1 David Saunders, Russia in the Age of Reaction of Reform, 1801-1881, Longman, 1992, 209.
- By Sean — 11 years ago
When I was in Russia last October I met a woman named Alexandra in the Komsomol archive. Last year, I wrote about how she was researching “Komsomol capitalism” for an article she was writing for Der Spiegel.
One of the things I didn’t mention was her claim that her father, who turns out to be Lev Besymenski, had been one of the Russian officers to search Hitler’s bunker. Like many Russians, he took souvenirs back with him. But Besymenski didn’t simply grab cutlery and other trinkets. He took something closer to his passion: music. More specifically, 100 shellac specimens from Hitler’s private record collection.
Alexandra claimed that one summer she stumbled upon a collection in their dacha’s attic. The collection consisted of classical and opera music by Russian and Jewish composers. I remember who she expressed disgust at the at Hitler’s hypocrisy at being a fan of those he considered subhuman. I didn’t know what to think of this story at the time (In addition to the Hitler record story, she also said that she was friends with Condoleezza Rice among other things). Frankly, I didn’t know whether to believe her or not.

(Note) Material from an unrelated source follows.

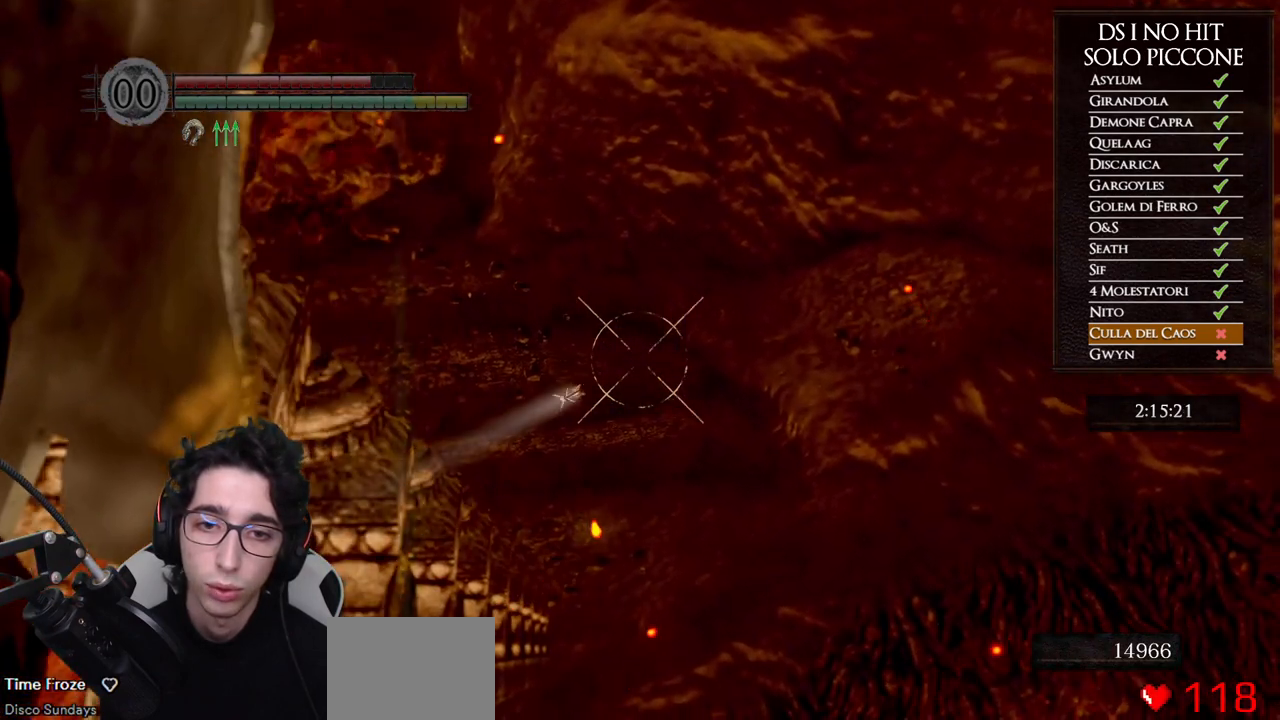
{"buttons": [], "left_stick": "center", "right_stick": "center", "events": []}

To be polite and for the sake of interesting conversation, I went with it and told her that these records were probably quite valuable. She seemed surprised that anyone would have any interest in these artifacts.

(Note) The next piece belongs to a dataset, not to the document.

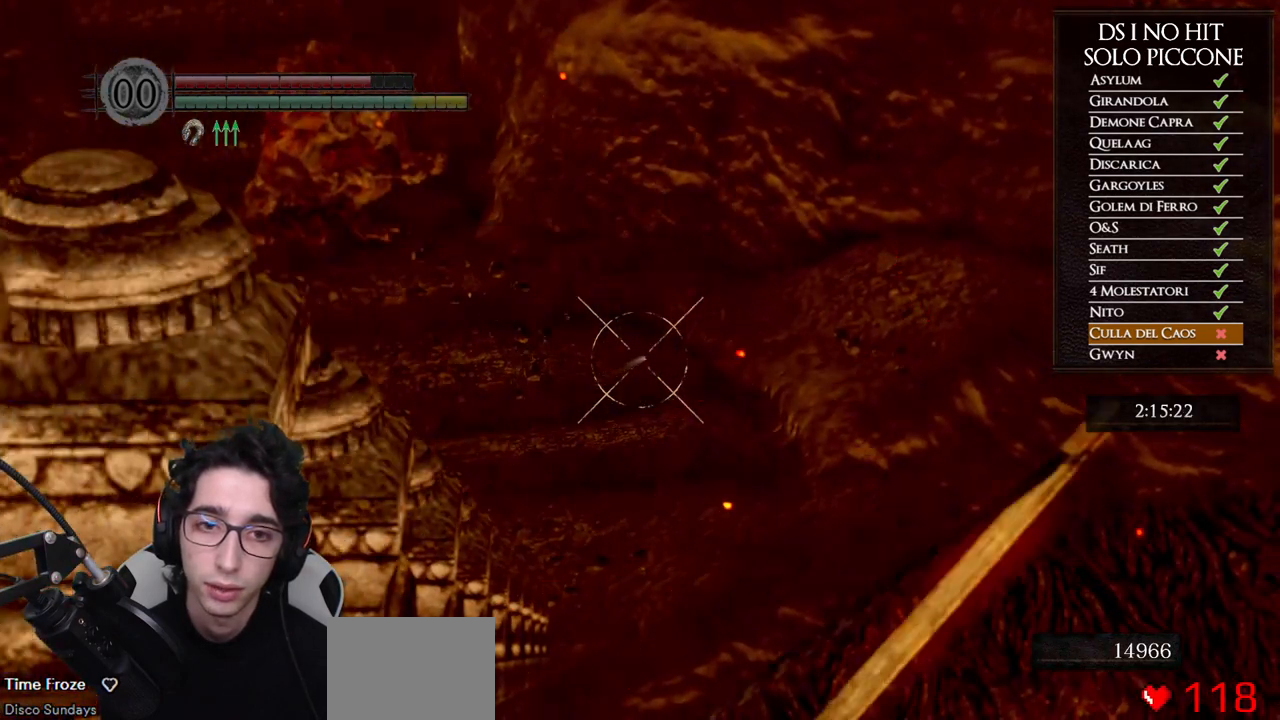
{"buttons": [], "left_stick": "center", "right_stick": "center", "events": []}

It turns out that Alexandra was telling the truth. Lev Besymenski died in June and Alexandra made the collection available to Der Spiegel for perusal. Here is what they found:
Hitler’s second passion, after architecture, was music. He went to the opera house almost daily during his time in Vienna to listen to the music of Beethoven, Wagner, Liszt or Brahms. But to him, only German music counted. Yet Besymenski’s collection astonishingly contains works by composers the Nazis considered “subhumans,” including Russian composers such as Pyotr Tchaikovsky, Alexander Borodin and Sergei Rachmaninov. For example, the item with the inventory number “Führerhauptquartier 840” contains a recording by the Electrola company labeled “Bass in Russian with Orchestra and Chorus” — a recording of the aria “The Death of Boris Godunov” by Russian composer Modest Mussorgsky, sung by Russian bass Feodor Chaliapin.

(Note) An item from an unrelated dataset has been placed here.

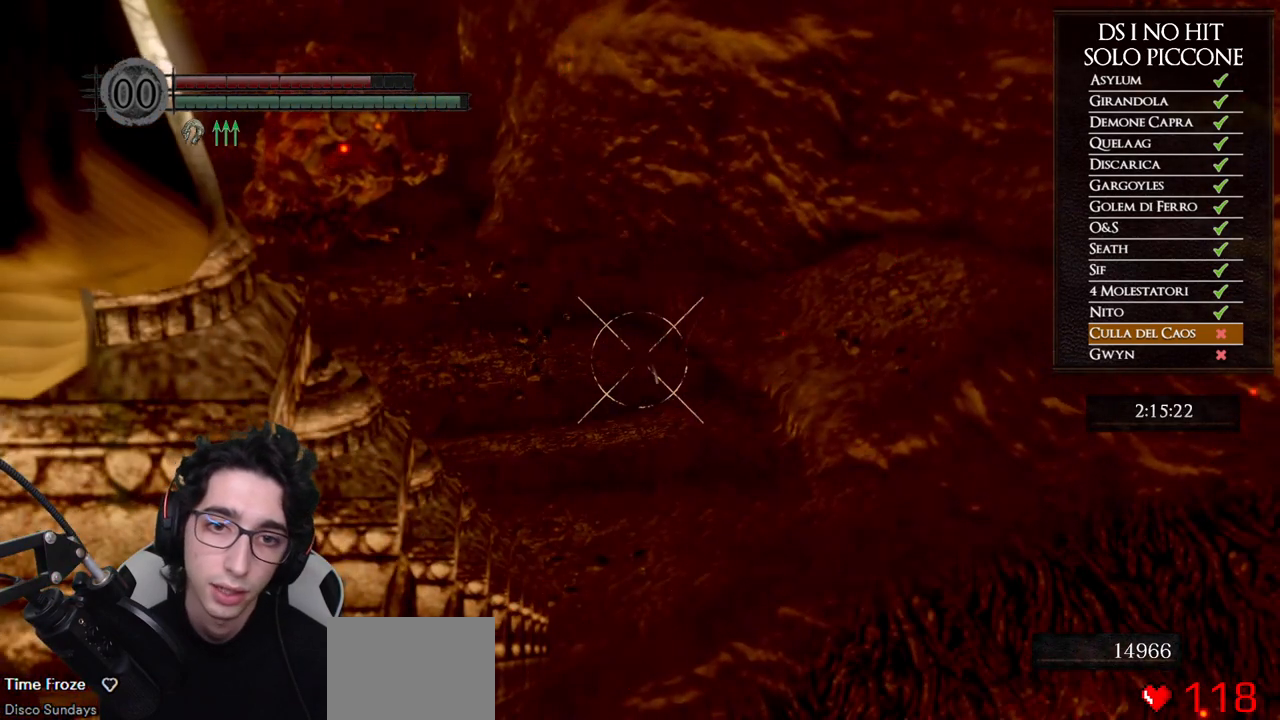
{"buttons": [], "left_stick": "center", "right_stick": "center", "events": []}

Another album contains nothing but works by Tchaikovsky with solo performances by star violinist Bronislav Huberman, a Polish Jew. “I feel this is a sheer mockery of the millions of Slavs and Jews who had to die because of the racial ideology of the Nazis,” a stirred-up Alexandra Besymenskaya remarks today.
It just goes to show that you never know who’ll you’ll meet, let along hear, in a Russian archive.